Es war eine Art Zusammenspiel. Eine Art kosmische Vereinbarung, die wir niemals mehr durchbrechen würden. Ganz egal wie oft ich dazu mit Heilsteinen auf dem Nabel meditierte oder ich mich vor meinen Spiegel stellte, die Hände auf den Unterleib gepresst, um mein neustes Selbstliebemantra zu verinnerlichen. So lang ich zurückdenken konnte, zog ich ihn ein, versteckte ihn in Bauchweghosen und hinter Sofakissen, wenn ich in einem fremden Wohnzimmer hockte. Ich dachte ständig an ihn, an schmeichelhaftere Sitzpositionen und effektiviere Fitnessübungen. Im Grunde wollte ich ihn nie ansehen, aber wenn ich an einem Spiegel vorbeilief, konnte ich nicht anders. Dafür machte er mir schon immer das Leben schwer. Denn am liebsten gab er sein Hungerschreikonzert in Gegenwart von Männern. Laut und knurrend, damit mein Gegenüber mich fragen konnte, ob ich denn nicht Hunger habe.
So wie jetzt. Na ja, oder so ähnlich.
»Hast du Lust auf Pommes?«
»Bitte?«
»Dein Magen hat geknurrt. Klang ehrlich gesagt ziemlich schmerzhaft. Ich kenne da einen guten Laden für Pommes, ist gar nicht weit.«
»Dir ist bewusst, dass wir uns eigentlich gar nicht kennen, oder?«
»Na und?«
»Fremde sind eigentlich nicht so nett.«
»Ich schon.« Er zuckte die Achseln. »Außerdem …«
»Außerdem was?«
Er zögerte, während ich am liebsten mit meinen Haarsträhnen gespielt oder die Finger ineinander verhakt hätte, weil ich Stille nicht aushielt. Er war nicht so. Er einen Moment betrachtete er mich einfach nur mit offener Miene. Als hätte er rein gar nichts auf dieser Welt zu verstecken.
»Du siehst so aus, als solltest du gerade nicht alleine sein.«
»Ich bin gerne alleine.«
»Aber du hast doch Hunger. Eine Pommes«, sagte er. »Komm schon.«
»Und was hast du davon?«
»Pommes.«
»Die könntest du auch ohne mich haben. Oder mit deinen Freunden. Wo sind die eigentlich?«
»Die sind bestimmt schon zu Hause. Dort wollte ich auch hin, bevor …«
»Bevor du diese Frau mit verschmierter Wimperntusche vor einem Buchladen gefunden hast?«, unterbrach ich.
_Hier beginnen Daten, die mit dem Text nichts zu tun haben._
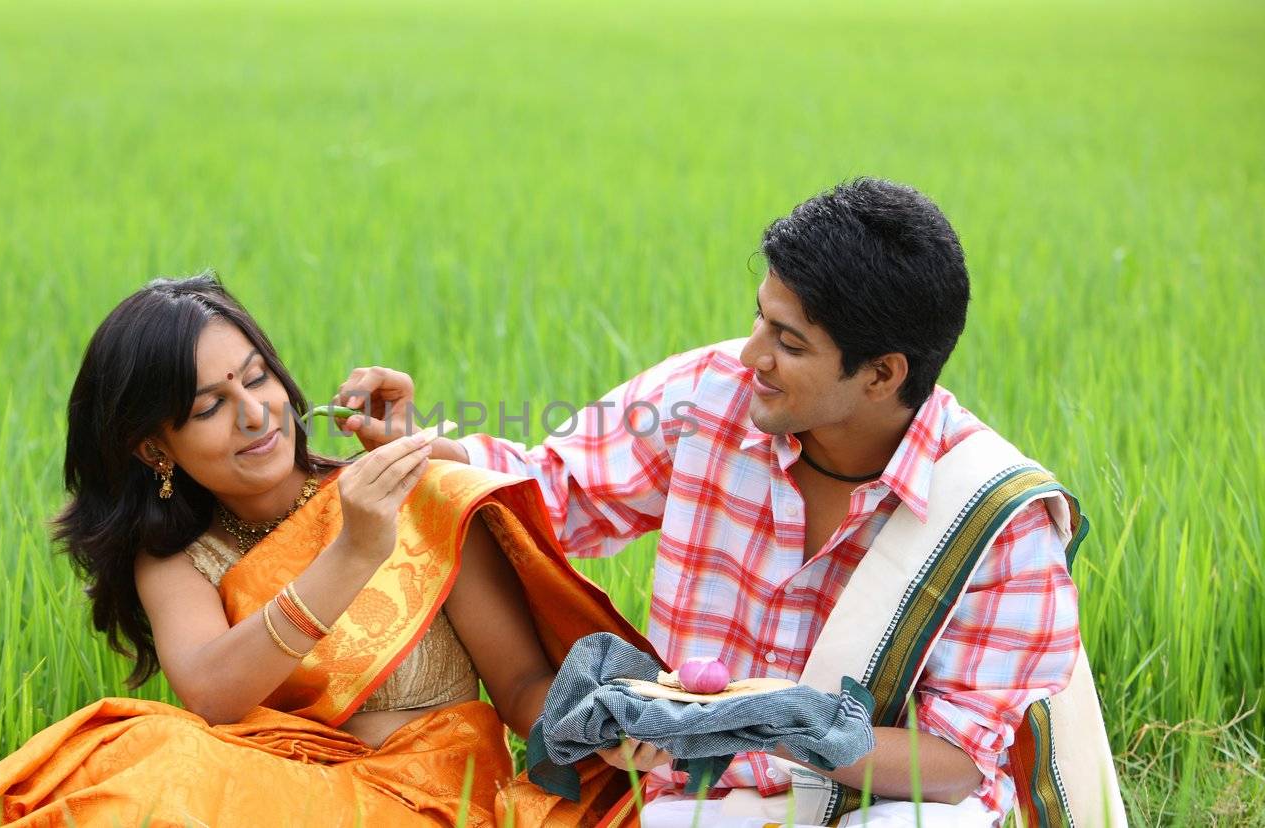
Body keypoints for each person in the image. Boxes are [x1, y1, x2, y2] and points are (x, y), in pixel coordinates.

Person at [332, 178, 1122, 826]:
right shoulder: (708, 395)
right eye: (760, 318)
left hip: (880, 804)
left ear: (883, 375)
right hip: (697, 797)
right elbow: (558, 489)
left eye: (790, 342)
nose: (752, 356)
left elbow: (958, 766)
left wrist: (790, 723)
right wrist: (421, 445)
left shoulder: (998, 519)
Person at [0, 275, 656, 828]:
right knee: (126, 763)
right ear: (153, 448)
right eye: (208, 406)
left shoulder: (404, 491)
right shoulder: (177, 555)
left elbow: (523, 680)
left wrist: (603, 728)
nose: (255, 413)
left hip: (430, 798)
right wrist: (355, 553)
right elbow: (210, 692)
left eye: (257, 377)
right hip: (271, 785)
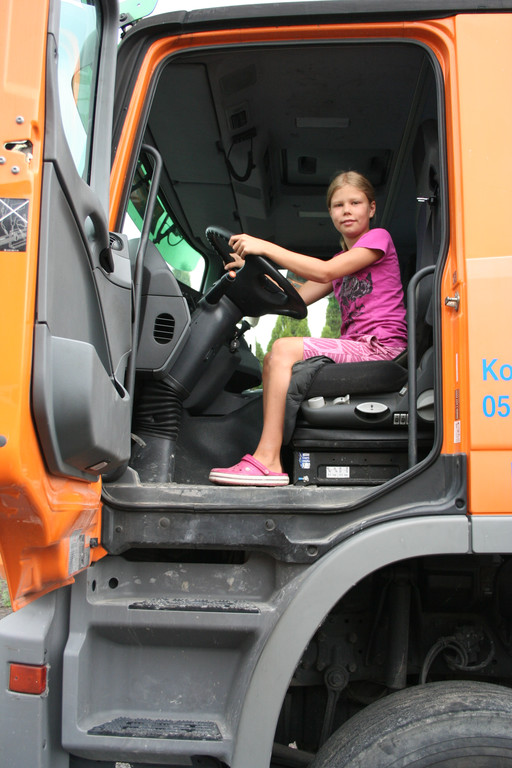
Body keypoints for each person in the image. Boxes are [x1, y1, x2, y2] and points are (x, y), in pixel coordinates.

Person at [209, 171, 407, 487]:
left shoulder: (378, 239)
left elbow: (325, 271)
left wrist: (264, 247)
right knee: (275, 356)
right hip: (358, 345)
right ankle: (270, 457)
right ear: (330, 213)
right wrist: (251, 270)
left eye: (355, 203)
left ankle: (268, 460)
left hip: (382, 347)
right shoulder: (342, 259)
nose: (347, 210)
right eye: (338, 205)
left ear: (371, 208)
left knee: (283, 348)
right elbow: (296, 296)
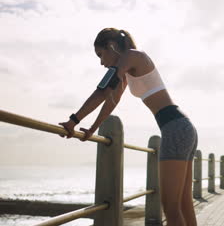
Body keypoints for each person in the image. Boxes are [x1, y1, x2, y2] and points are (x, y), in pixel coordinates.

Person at [59, 28, 198, 226]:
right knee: (183, 204)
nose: (101, 62)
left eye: (101, 55)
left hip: (175, 129)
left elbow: (102, 90)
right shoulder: (127, 68)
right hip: (182, 127)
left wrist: (74, 120)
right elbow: (111, 100)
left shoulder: (133, 57)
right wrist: (92, 128)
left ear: (111, 46)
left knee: (171, 207)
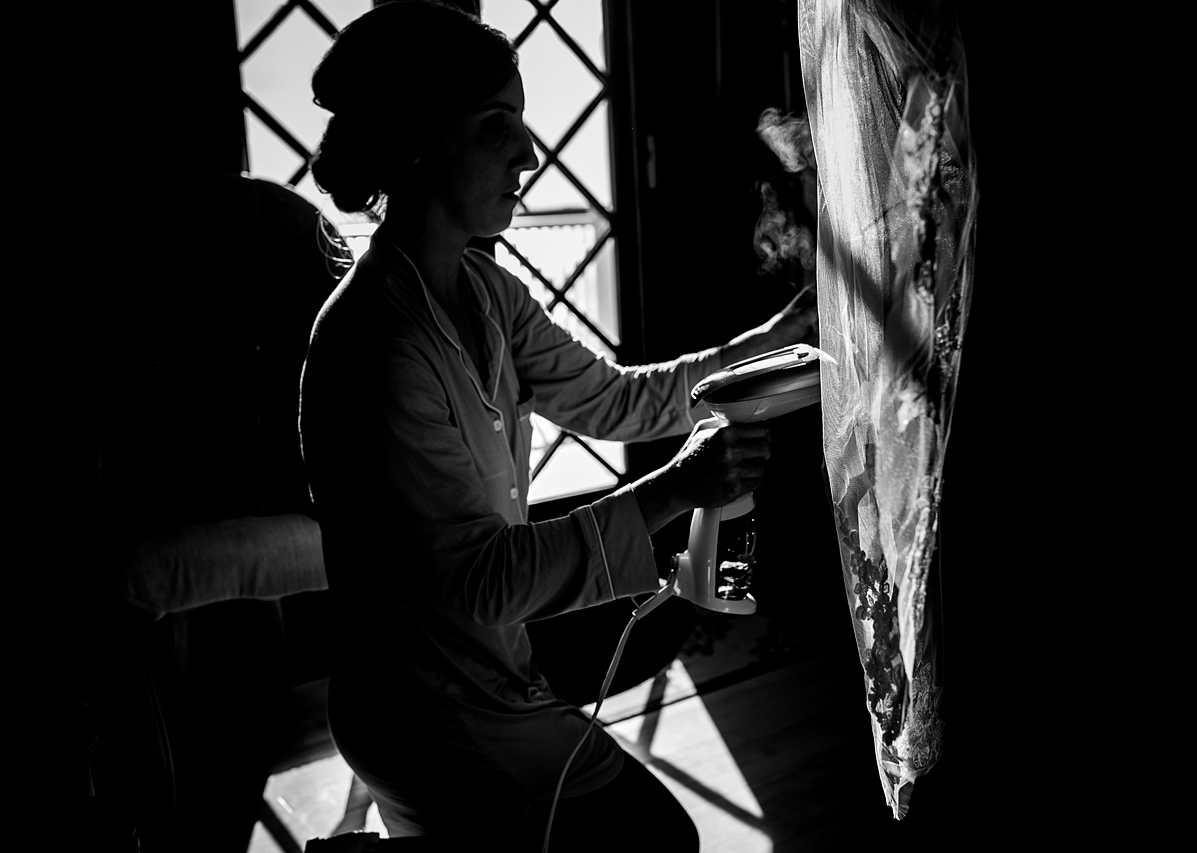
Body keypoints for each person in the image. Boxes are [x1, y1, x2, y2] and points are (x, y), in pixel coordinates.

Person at [298, 3, 817, 849]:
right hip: (432, 706)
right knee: (660, 839)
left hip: (488, 651)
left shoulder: (488, 296)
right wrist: (679, 485)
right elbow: (480, 582)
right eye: (496, 125)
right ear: (419, 141)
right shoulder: (376, 345)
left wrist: (772, 338)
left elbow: (616, 399)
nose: (529, 154)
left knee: (666, 618)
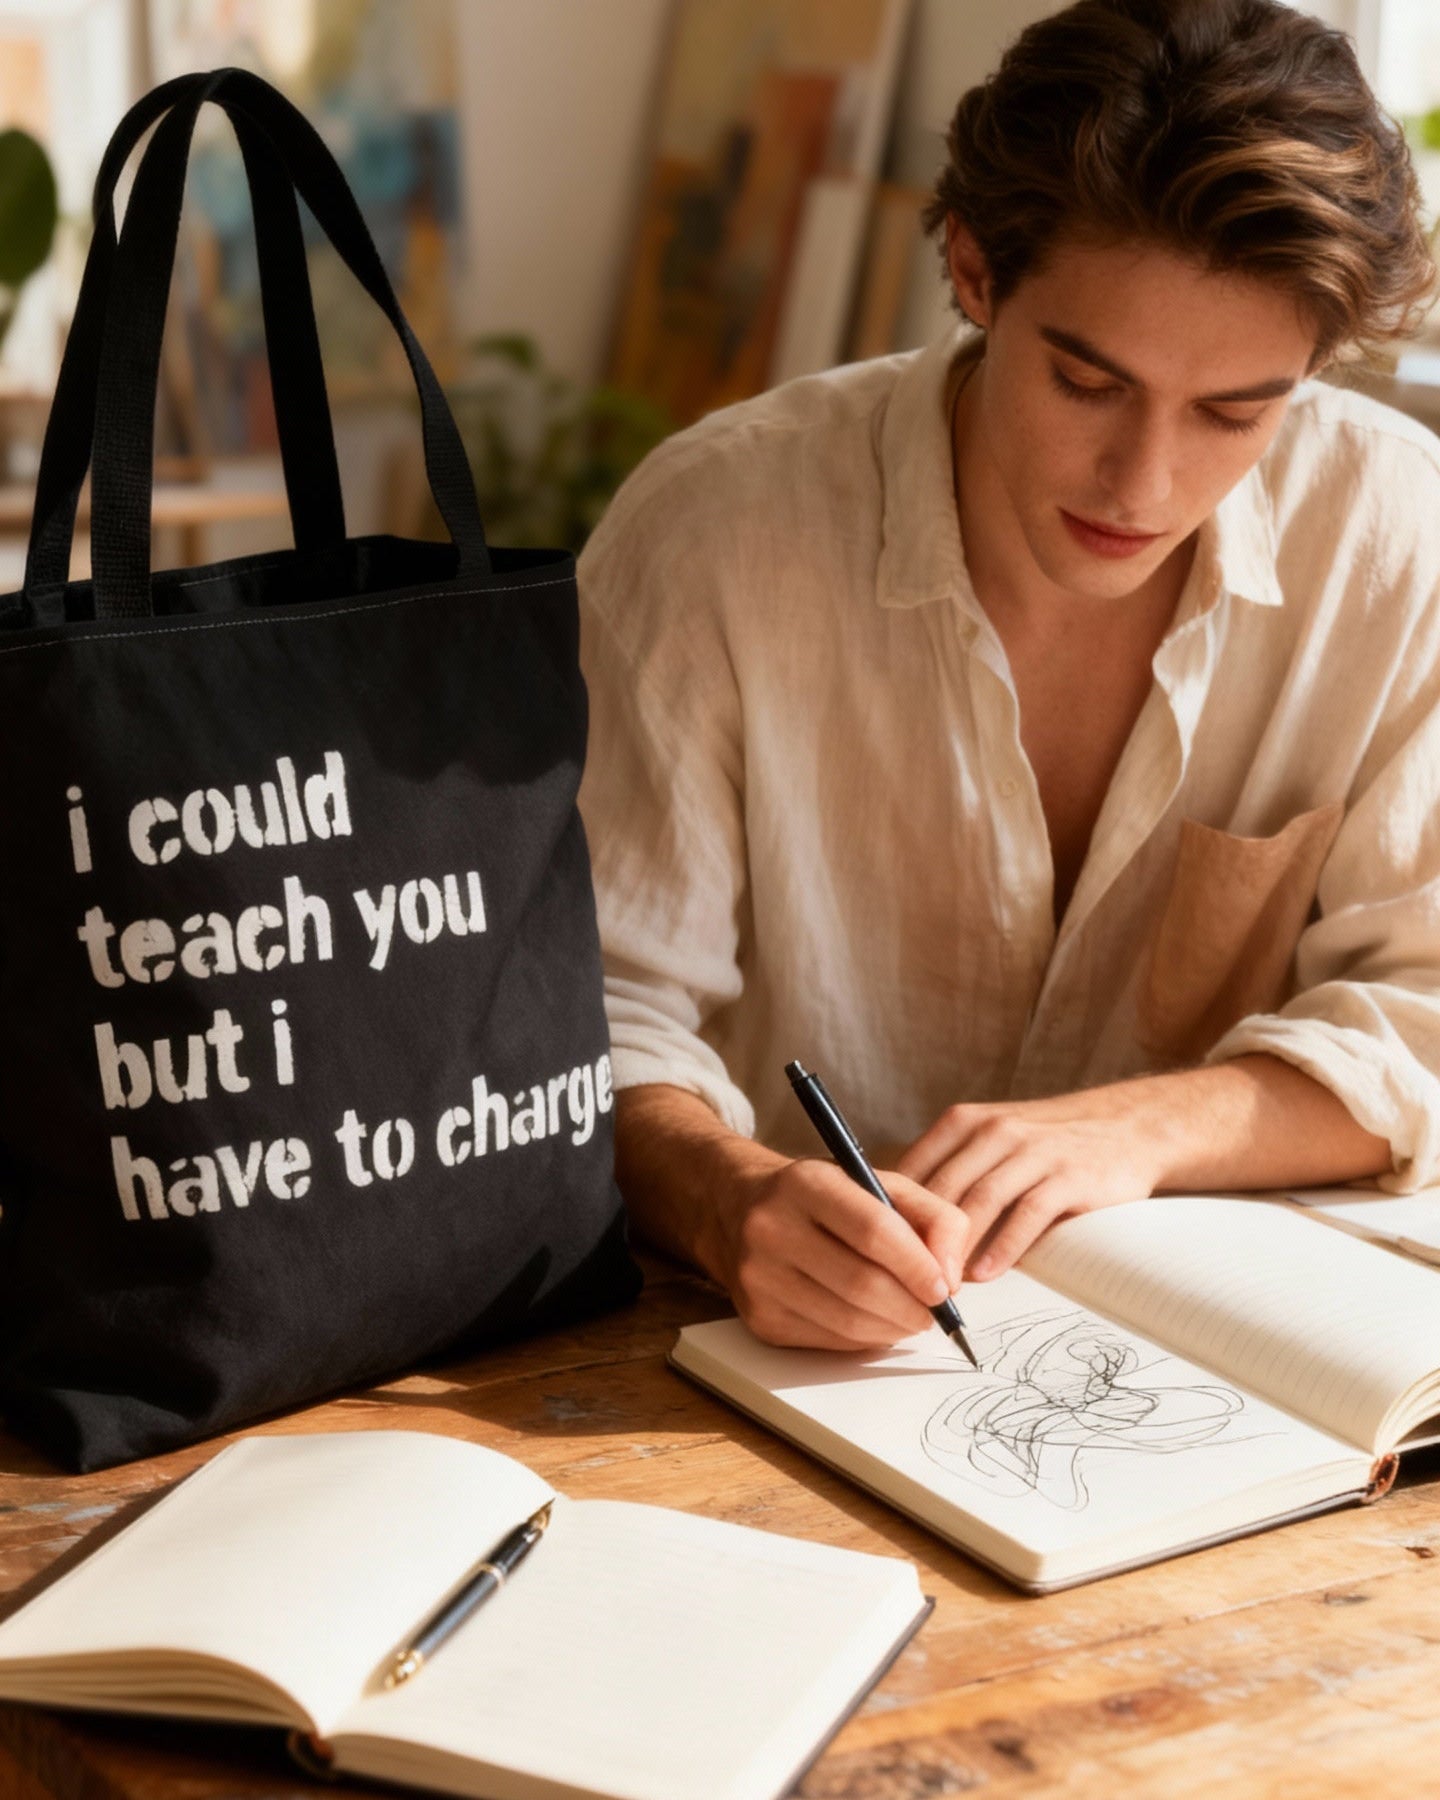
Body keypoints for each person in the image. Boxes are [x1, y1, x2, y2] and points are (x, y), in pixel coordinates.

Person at [575, 0, 1440, 1353]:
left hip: (1208, 1375)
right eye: (1088, 381)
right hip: (775, 1366)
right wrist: (726, 1199)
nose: (1144, 485)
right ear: (976, 274)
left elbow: (1427, 1013)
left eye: (1234, 412)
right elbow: (594, 1012)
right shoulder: (713, 533)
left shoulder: (1398, 543)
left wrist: (1146, 1125)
»Exakt.« Er räusperte sich. »Außerdem ja, du hast recht. Ich könnte auch alleine Pommes essen, aber wenn ich dich mitnehme, sammle ich dabei ein paar Karmapunkte.«
»Karmapunkte also, hm?«
Ich versuchte lässig zu klingen, doch dachte eigentlich nur daran, dass ich mich mit der Leere in meiner Wohnung und dem Chaos in meinem Kopf auseinandersetzen müsste, wenn ich sein Angebot ablehnte. Zu Hause würde ich schwach werden und mich an der Grenze zwischen Alleinsein und Einsamkeit zu einer Hochrisikoaktion verleiten lassen. Dahlia auf Instagram suchen zum Beispiel, weil heute immer noch ihr Geburtstag war, obwohl ich das mit dem Social-Media-Stalking seit Monaten nicht mehr tat. Oder Juli noch einmal schreiben.
Ich weiß nicht, was du meinst. Ich weiß nicht, was du meinst. Ich weiß nicht, was du meinst.
»Okay«, sagte ich schnell.
Aber es war nicht okay. Es war seltsam, wie wir zu zweit in Richtung der Köpke-Station gingen, vorbei an grölenden Feierenden und Bierdosen neben Mülleimern. Ich begutachtete Schaufenster geschlossener Restaurants und fremde Gesichter im Kerzenschein schummriger Bars, bis wir plötzlich an einem der wenigen noch geöffneten Lokale stehen blieben. Das Leuchtschriftschild über der Tür sagte Hannah loves Fries in knalligem Neongrün. Bereits beim Blick durch die Fenster erkannte ich, wie riesig und modern das Restaurant war. Die Tische und Stühle strahlten Industrial-Charakter aus, die unverputzten Ziegelsteinwände harmonierten perfekt damit. Etliche Bilderrahmen und Leuchtschriftschilder hingen an Letzteren, wobei der Gastraum mit unzähligen Pflanzen gefüllt war. Ich war noch nie hier gewesen, hatte aber das Gefühl, ich wäre es doch. Es sah aus wie alle extravaganten Lokale in Berlin mit jungen Geschäftsführenden und selbst aufgebrühtem Eistee in verrückten Geschmacksrichtungen. Neu, aufregend und unbedingt einen Besuch wert, weil selbst die Soßenbehälter fotogen waren. Ganz egal, ob man für seinen durchschnittlich leckeren Burger dreiundvierzig Minuten anstehen musste.
Die Gäste an den Tischen schienen das Essen bereits vertilgt zu haben und nippten nun an bunten Cocktails, während das Personal hinter der Theke Gläser polierte.